__THE PROBLEM__: All lines from the one containing "focal_35mm: 858" to the end of the entries below should be output exactly as they appear. No other lines should be output.

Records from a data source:
----
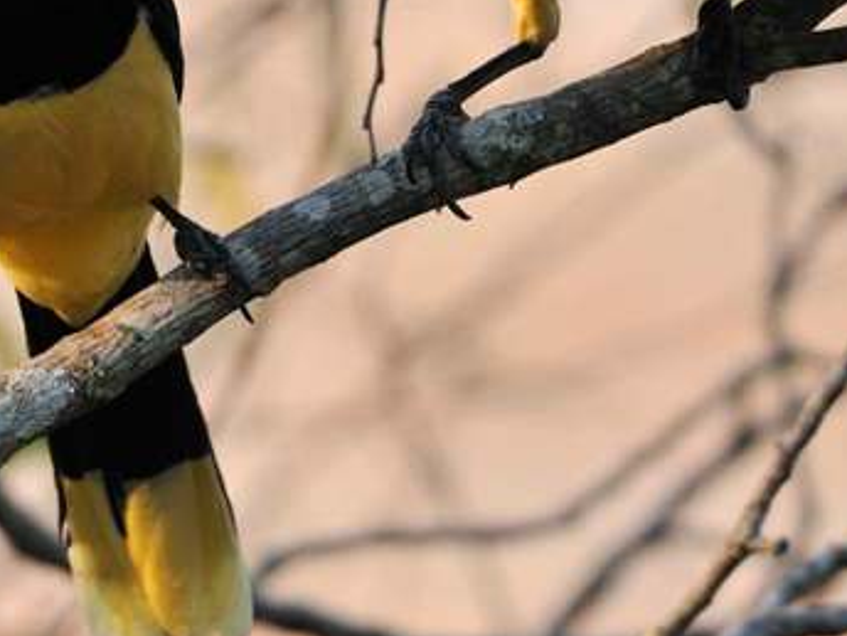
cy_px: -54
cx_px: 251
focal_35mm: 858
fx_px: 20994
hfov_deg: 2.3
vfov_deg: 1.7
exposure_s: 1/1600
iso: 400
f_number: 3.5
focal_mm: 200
----
__SOLVED PROBLEM__:
focal_35mm: 858
fx_px: 20994
hfov_deg: 2.3
vfov_deg: 1.7
exposure_s: 1/1600
iso: 400
f_number: 3.5
focal_mm: 200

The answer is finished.